[Stored items from a collection]
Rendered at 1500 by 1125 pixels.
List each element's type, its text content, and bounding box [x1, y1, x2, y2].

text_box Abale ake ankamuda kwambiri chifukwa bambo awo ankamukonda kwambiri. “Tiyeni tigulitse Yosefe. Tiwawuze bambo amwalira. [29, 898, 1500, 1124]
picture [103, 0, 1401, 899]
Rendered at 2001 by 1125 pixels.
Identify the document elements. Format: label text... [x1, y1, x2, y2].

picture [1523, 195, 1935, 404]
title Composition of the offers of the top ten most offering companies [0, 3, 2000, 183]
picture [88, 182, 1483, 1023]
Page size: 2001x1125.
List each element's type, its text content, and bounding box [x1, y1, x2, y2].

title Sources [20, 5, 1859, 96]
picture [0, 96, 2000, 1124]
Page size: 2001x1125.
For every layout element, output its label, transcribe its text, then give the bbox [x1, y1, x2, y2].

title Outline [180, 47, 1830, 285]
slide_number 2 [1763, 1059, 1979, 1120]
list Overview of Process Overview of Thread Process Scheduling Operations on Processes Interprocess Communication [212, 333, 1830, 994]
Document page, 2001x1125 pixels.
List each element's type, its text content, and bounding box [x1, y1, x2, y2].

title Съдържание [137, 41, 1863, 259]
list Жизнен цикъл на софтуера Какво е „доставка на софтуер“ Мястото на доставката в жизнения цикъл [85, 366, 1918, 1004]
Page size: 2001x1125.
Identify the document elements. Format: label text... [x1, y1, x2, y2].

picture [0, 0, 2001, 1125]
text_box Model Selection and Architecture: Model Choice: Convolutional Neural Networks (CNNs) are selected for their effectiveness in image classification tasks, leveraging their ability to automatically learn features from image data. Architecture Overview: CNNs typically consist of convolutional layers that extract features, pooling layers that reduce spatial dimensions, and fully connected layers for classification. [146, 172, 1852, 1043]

> _The task_
Please copy each line of the entries in which the word "Rendered" shows up.

> _Exercise result_
Rendered at 1500 by 1125 pixels.
Rendered at 2001 by 1125 pixels.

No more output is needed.